Segment Start: PROVIDED INFORMATION

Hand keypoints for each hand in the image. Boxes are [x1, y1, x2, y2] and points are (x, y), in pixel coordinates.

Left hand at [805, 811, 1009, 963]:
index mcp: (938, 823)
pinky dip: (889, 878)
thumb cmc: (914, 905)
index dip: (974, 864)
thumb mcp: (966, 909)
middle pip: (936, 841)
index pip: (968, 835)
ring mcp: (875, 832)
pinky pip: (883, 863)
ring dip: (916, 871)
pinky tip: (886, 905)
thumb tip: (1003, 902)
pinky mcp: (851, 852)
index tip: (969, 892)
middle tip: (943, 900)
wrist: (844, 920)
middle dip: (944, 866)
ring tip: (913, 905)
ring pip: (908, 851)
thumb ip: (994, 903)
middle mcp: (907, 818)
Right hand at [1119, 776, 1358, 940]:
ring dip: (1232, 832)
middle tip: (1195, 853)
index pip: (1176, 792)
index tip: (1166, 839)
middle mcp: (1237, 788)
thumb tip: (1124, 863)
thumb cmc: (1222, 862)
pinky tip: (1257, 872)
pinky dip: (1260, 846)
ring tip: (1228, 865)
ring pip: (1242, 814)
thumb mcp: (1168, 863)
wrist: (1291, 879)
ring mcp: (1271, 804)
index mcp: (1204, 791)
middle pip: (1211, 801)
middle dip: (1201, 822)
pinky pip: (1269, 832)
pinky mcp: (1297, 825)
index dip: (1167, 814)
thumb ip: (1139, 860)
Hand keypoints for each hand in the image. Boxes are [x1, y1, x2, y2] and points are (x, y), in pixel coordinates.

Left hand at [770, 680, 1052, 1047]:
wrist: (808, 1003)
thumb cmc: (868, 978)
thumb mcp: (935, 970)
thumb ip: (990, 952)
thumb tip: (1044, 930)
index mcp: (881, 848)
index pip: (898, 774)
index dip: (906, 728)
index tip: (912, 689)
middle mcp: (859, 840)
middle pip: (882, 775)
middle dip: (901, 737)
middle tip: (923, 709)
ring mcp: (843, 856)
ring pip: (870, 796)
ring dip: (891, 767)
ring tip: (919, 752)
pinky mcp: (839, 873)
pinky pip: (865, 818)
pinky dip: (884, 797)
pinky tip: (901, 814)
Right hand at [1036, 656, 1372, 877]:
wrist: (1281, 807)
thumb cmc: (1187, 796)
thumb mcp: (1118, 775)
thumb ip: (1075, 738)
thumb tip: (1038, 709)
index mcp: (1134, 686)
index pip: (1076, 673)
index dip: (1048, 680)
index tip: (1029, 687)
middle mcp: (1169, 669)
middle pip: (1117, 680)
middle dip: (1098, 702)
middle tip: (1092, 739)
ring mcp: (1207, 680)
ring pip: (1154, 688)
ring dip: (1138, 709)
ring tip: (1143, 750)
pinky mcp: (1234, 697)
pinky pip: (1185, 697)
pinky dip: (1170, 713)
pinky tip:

Segment End: PROVIDED INFORMATION

Reproduce exactly the section above that begins at the line containing "middle pip: (1211, 801)" and ends at the line containing "pinky mcp: (839, 873)", leaving out all other lines.

→ TASK SOLUTION
middle pip: (1211, 801)
middle dip: (1201, 822)
pinky pip: (1269, 832)
pinky mcp: (1297, 825)
index dip: (1167, 814)
thumb ip: (1139, 860)
Hand keypoints for each hand in the image. Boxes are [x1, y1, x2, y2] and points are (x, y), in pixel coordinates.

Left hand at [770, 680, 1052, 1047]:
wrist: (808, 1003)
thumb cmc: (868, 978)
thumb mcp: (935, 970)
thumb ip: (990, 952)
thumb tip: (1044, 930)
index mcp: (881, 848)
index pip: (898, 774)
index dip: (906, 728)
index tip: (912, 689)
middle mcp: (859, 840)
middle pip: (882, 775)
middle dip: (901, 737)
middle tip: (923, 709)
ring mcp: (843, 856)
ring pip: (870, 796)
ring dip: (891, 767)
ring tip: (919, 752)
pinky mcp: (839, 873)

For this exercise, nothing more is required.